Each time, officials turned them back.

About 10 a.m. Thursday, Starcher sat in her car parked underneath some shade — waiting.

RELATED: Social media share heartfelt reactions about Tenderfoot Fire

The blaze

Flames from the Tenderfoot Fire dot the side of a hill overlooking Peeples Valley, Thursday, June 9, 2016.

Firefighters battled flames as high as 15 feet Wednesday, according to fire official Mike Reichling.

Topography and weather have been key differences between Tenderfoot and the 2013 Yarnell Hill blaze, Reichling said. In 2013, the fire was sparked in more open terrain on the opposite end of town — and winds blew the fire in a “U-turn” back toward homes and structures, Reichling said.

On Wednesday, local fire agencies, along with the federal Bureau of Land Management, responded to the fire, with about 80 firefighters on the scene. By midday Thursday, that number had grown to about 240 firefighters on the scene.
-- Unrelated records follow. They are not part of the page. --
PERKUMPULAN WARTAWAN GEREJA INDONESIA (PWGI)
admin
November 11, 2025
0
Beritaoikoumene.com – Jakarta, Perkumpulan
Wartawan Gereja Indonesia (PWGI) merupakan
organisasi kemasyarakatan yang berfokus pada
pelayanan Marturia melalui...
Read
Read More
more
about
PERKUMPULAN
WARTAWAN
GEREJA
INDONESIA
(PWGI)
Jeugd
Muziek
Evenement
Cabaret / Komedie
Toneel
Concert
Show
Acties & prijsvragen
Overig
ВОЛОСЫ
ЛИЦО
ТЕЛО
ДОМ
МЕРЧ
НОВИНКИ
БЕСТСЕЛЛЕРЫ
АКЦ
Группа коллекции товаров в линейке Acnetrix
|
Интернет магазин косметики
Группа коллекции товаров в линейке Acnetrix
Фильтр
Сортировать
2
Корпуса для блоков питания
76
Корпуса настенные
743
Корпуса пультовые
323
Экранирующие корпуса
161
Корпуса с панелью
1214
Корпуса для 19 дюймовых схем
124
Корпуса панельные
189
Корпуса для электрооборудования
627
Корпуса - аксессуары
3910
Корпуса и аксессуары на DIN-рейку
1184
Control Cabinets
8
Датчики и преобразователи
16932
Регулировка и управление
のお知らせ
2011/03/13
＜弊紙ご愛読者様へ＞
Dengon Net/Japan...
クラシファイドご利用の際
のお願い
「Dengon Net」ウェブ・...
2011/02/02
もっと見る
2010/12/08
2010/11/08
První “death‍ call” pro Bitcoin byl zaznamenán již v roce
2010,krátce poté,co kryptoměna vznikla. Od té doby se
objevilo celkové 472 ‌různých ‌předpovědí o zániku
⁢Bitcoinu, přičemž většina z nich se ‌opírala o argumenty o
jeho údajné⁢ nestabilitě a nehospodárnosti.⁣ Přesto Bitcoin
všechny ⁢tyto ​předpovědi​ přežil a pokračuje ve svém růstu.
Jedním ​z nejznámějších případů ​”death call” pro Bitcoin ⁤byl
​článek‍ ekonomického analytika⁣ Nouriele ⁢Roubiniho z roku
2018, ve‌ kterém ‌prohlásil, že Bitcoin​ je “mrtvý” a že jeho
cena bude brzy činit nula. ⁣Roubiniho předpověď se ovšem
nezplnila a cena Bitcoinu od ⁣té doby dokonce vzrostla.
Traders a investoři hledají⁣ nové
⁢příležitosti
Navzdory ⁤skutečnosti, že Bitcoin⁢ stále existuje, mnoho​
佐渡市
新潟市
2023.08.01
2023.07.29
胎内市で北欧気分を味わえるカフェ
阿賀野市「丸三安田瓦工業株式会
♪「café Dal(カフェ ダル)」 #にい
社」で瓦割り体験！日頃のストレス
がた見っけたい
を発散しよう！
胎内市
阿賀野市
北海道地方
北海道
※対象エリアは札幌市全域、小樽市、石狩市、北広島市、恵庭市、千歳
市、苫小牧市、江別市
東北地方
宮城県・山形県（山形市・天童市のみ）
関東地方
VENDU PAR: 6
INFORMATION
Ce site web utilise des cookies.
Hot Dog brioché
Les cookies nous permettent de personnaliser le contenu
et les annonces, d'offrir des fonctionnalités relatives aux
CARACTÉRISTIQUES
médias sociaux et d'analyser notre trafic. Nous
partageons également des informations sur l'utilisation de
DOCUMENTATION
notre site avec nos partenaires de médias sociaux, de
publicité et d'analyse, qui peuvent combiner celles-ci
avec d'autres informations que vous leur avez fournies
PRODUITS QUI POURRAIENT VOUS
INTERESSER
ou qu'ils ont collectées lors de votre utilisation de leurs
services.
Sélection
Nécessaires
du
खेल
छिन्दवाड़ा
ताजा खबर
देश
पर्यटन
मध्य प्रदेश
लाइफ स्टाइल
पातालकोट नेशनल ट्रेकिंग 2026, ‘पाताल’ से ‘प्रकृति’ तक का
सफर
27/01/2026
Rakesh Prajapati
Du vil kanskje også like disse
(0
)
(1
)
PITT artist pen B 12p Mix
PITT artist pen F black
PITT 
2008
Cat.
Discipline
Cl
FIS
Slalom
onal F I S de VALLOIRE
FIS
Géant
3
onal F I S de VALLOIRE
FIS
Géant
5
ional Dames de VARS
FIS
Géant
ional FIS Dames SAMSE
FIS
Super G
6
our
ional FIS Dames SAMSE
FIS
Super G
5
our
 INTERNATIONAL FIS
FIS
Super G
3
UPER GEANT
Garcia said the fire sparked less than a mile southeast of Yarnell and had moved rapidly. She said it had been pushed by winds up to 15 mph, and was burning through a chaparral area that was not consumed during the fatal blaze of 2013.

The fire has burned three structures — all out buildings — and appeared to move northeast, burning upslope just east and away from the community, on the opposite side of SR 89. A photo showed flames moving up Y Mountain, just beyond a monument honoring the firefighters who died in 2013.
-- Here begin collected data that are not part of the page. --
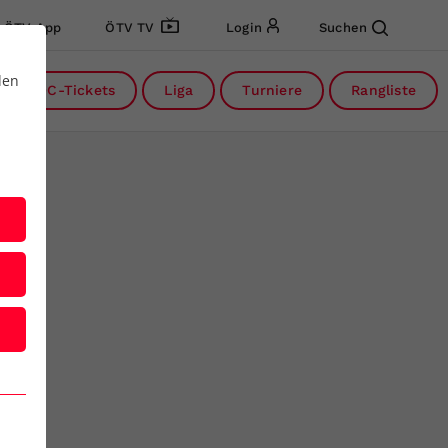
ÖTV App
ÖTV TV
Login
Suchen
den
DC-Tickets
Liga
Turniere
Rangliste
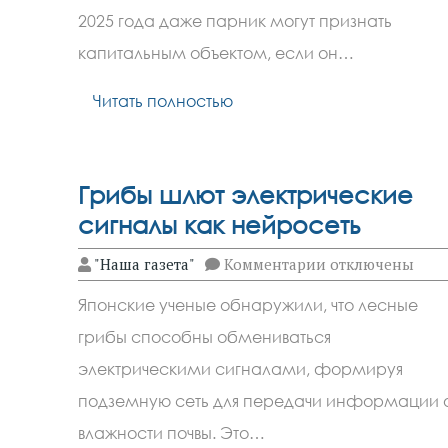
под
2025 года даже парник могут признать
налог
капитальным объектом, если он…
Читать полностью
Грибы шлют электрические
сигналы как нейросеть
к
"Наша газета"
Комментарии
отключены
записи
Грибы
Японские ученые обнаружили, что лесные
шлют
электрические
грибы способны обмениваться
сигналы
как
электрическими сигналами, формируя
нейросеть
подземную сеть для передачи информации 
влажности почвы. Это…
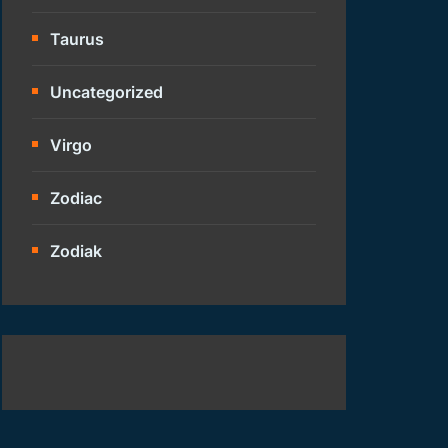
Taurus
Uncategorized
Virgo
Zodiac
Zodiak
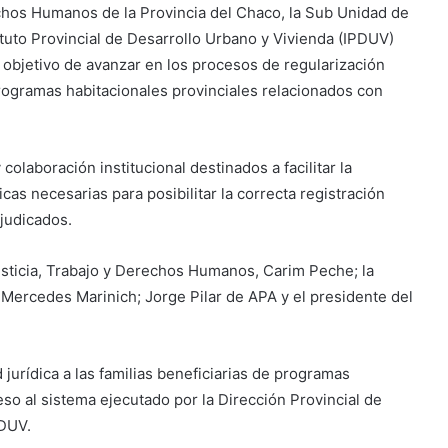
echos Humanos de la Provincia del Chaco, la Sub Unidad de
ituto Provincial de Desarrollo Urbano y Vivienda (IPDUV)
objetivo de avanzar en los procesos de regularización
rogramas habitacionales provinciales relacionados con
olaboración institucional destinados a facilitar la
as necesarias para posibilitar la correcta registración
djudicados.
Justicia, Trabajo y Derechos Humanos, Carim Peche; la
 Mercedes Marinich; Jorge Pilar de APA y el presidente del
jurídica a las familias beneficiarias de programas
ceso al sistema ejecutado por la Dirección Provincial de
PDUV.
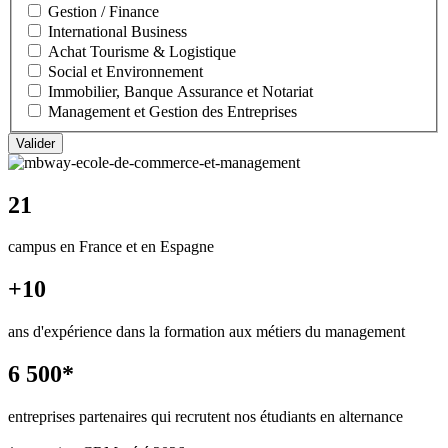
Gestion / Finance
International Business
Achat Tourisme & Logistique
Social et Environnement
Immobilier, Banque Assurance et Notariat
Management et Gestion des Entreprises
21
campus en France et en Espagne
+10
ans d'expérience dans la formation aux métiers du management
6 500*
entreprises partenaires qui recrutent nos étudiants en alternance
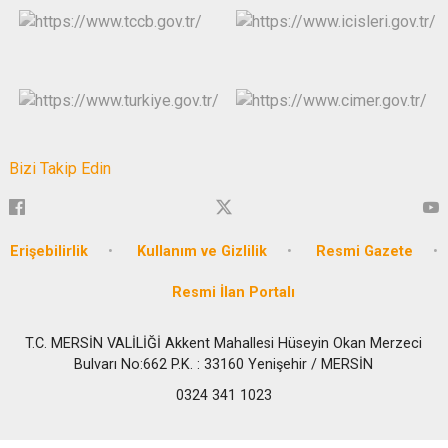
Bizi Takip Edin
Erişebilirlik
Kullanım ve Gizlilik
Resmi Gazete
Resmi İlan Portalı
T.C. MERSİN VALİLİĞİ Akkent Mahallesi Hüseyin Okan Merzeci
Bulvarı No:662 P.K. : 33160 Yenişehir / MERSİN
0324 341 1023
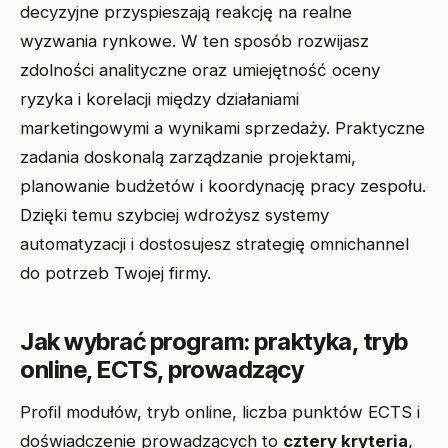
decyzyjne przyspieszają reakcję na realne
wyzwania rynkowe. W ten sposób rozwijasz
zdolności analityczne oraz umiejętność oceny
ryzyka i korelacji między działaniami
marketingowymi a wynikami sprzedaży. Praktyczne
zadania doskonalą zarządzanie projektami,
planowanie budżetów i koordynację pracy zespołu.
Dzięki temu szybciej wdrożysz systemy
automatyzacji i dostosujesz strategię omnichannel
do potrzeb Twojej firmy.
Jak wybrać program: praktyka, tryb
online, ECTS, prowadzący
Profil modułów, tryb online, liczba punktów ECTS i
doświadczenie prowadzących to
cztery kryteria
,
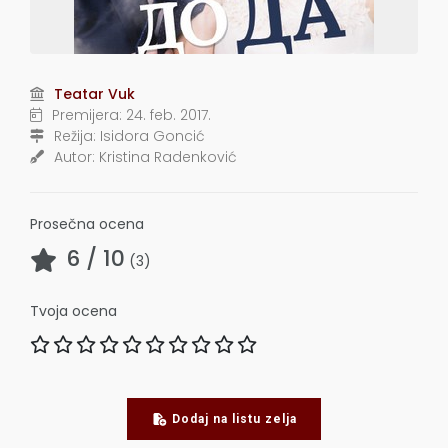
Teatar Vuk
Premijera:
24. feb. 2017.
Režija:
Isidora Goncić
Autor:
Kristina Radenković
Prosečna ocena
6
/ 10
(
3
)
Tvoja ocena
Dodaj na listu zelja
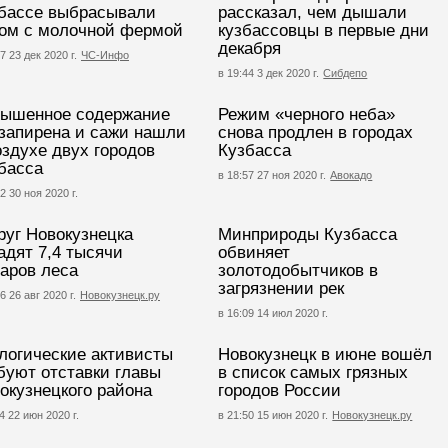
бассе выбрасывали
рассказал, чем дышали
ом с молочной фермой
кузбассовцы в первые дни
декабря
7 23 дек 2020 г.
ЧС-Инфо
в 19:44 3 дек 2020 г.
Сибдепо
ышенное содержание
Режим «черного неба»
запирена и сажи нашли
снова продлен в городах
оздухе двух городов
Кузбасса
басса
в 18:57 27 ноя 2020 г.
Авокадо
2 30 ноя 2020 г.
руг Новокузнецка
Минприроды Кузбасса
адят 7,4 тысячи
обвиняет
таров леса
золотодобытчиков в
загрязнении рек
6 26 авг 2020 г.
Новокузнецк.ру
в 16:09 14 июл 2020 г.
логические активисты
Новокузнецк в июне вошёл
буют отставки главы
в список самых грязных
окузнецкого района
городов России
4 22 июн 2020 г.
в 21:50 15 июн 2020 г.
Новокузнецк.ру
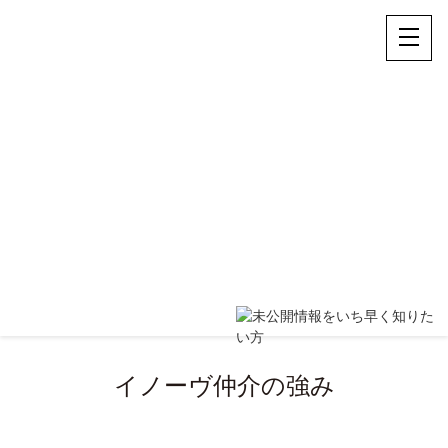
イノーヴ仲介の強み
By nightfall, the fire had reached the top of the ridge, destroying cell towers there, said Dwight D'Evelyn, a Yavapai County Sheriff's Office spokesman.

Garcia said crews were attacking the fire from the air and the ground. That included firefighters from Yarnell, Congress, Peeples Valley, the BLM and the U.S. Forest Service. Four elite "type-1" wildland fire crews had been dispatched by Thursday afternoon.
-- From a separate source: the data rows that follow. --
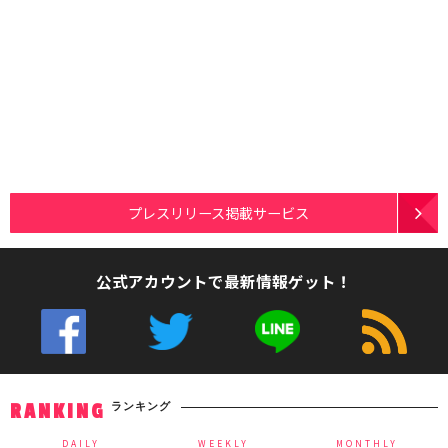
プレスリリース掲載サービス
公式アカウントで最新情報ゲット！
ランキング
RANKING
DAILY
WEEKLY
MONTHLY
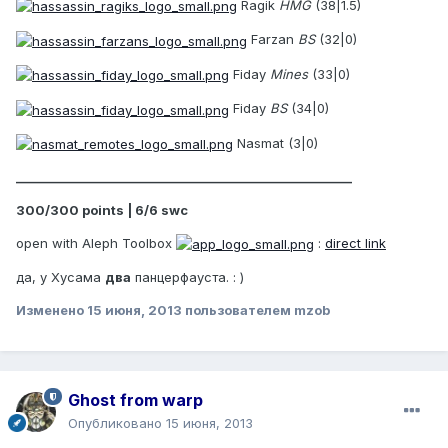
Ragik
HMG
(38|1.5)
Farzan
BS
(32|0)
Fiday
Mines
(33|0)
Fiday
BS
(34|0)
Nasmat (3|0)
________________________________________________________
300/300 points | 6/6 swc
open with Aleph Toolbox
:
direct link
да, у Хусама
два
панцерфауста. : )
Изменено
15 июня, 2013
пользователем mzob
Ghost from warp
Опубликовано
15 июня, 2013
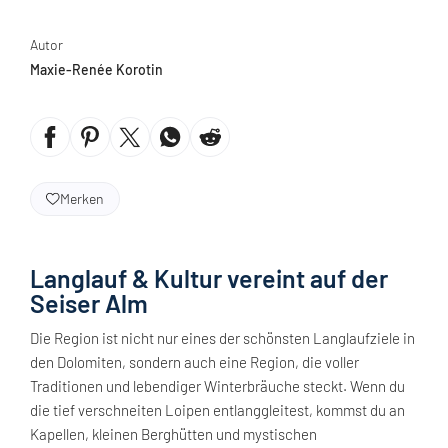
Autor
Maxie-Renée Korotin
Merken
Langlauf & Kultur vereint auf der
Seiser Alm
Die Region ist nicht nur eines der schönsten Langlaufziele in
den Dolomiten, sondern auch eine Region, die voller
Traditionen und lebendiger Winterbräuche steckt. Wenn du
die tief verschneiten Loipen entlanggleitest, kommst du an
Kapellen, kleinen Berghütten und mystischen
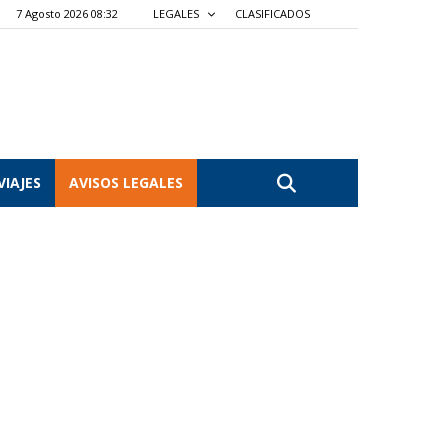
7 Agosto 2026 08:32
LEGALES
CLASIFICADOS
VIAJES
AVISOS LEGALES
Garcia said conditions in central Arizona are extremely dry with a high fire danger.

The last measurable rainfall in the area was in Prescott at .04 inches on May 17, and “traces” of rain on May 18. The highest temperature was 69 degrees both days. National Weather Service meteorologist Hector Vasquez said the area has seen warmer temperatures since then and high winds in the afternoon, drying up plants into the summer.

“The vegetation has gotten dryer,” Vasquez said. “That’s why it’s fire season. Everything is bone dry. Any moisture that fell in the spring is gone by now until the July monsoon season.”

RELATED:  'Granite Mountain' movie version of Yarnell firefighters' story to begin production

The Yarnell Hill Fire

Yarnell was the scene of one of the deadliest wildfires in history.

On June 28, 2013, a lightning storm ignited the Yarnell Hill Fire in the high desert northwest of Phoenix. Two days later, the brush fire that covered a few hundred acres exploded across 13 square miles.

'We had 3 minutes to save their lives'

Hundreds of people fled from Yarnell, Glen Ilah and Peeples Valley as flames destroyed 127 homes.

The Granite Mountain Hotshots, who had been hand-cutting firebreaks along the blaze's flank, descended from a mountain ridge into a bowl where they became trapped. The 19 men deployed protective shelters, but all were overcome by a wall of fire so hot it fractured boulders.

Memorials for the fallen firefighters played out for months, and questions about what went wrong that day have lingered.

Several firefighters who had battled the 2013 blaze responded to the Tenderfoot fire, Reichling said.

“There are a number of us that were on that incident three years ago. Driving in and seeing some of the firefighters, it was a very emotional situation,” Reichling said. “But rest assured, this time we learned from the incident three years ago, and all the prep work the Yarnell Fire Department did really helped us out.”

Chuck Overmyer watched the latest fire burn from his home in Glen Ilah, a subdivision across the highway from Yarnell that was devastated by the 2013 Yarnell Hill Fire.

Overmyer and his wife, Nina Bill, lost their home and nearly all of their possessions in that blaze and had to rebuild.

“It’s horrible,” he said Wednesday evening in a telephone interview as he watched a helicopter drop water on the blaze and juggled a steady stream of calls to his cellphone.

He said he has no plans to evacuate and didn’t feel in danger at the moment.

“If it comes this way, I’m going to grab the garden hose. I’m going down with the house this time.”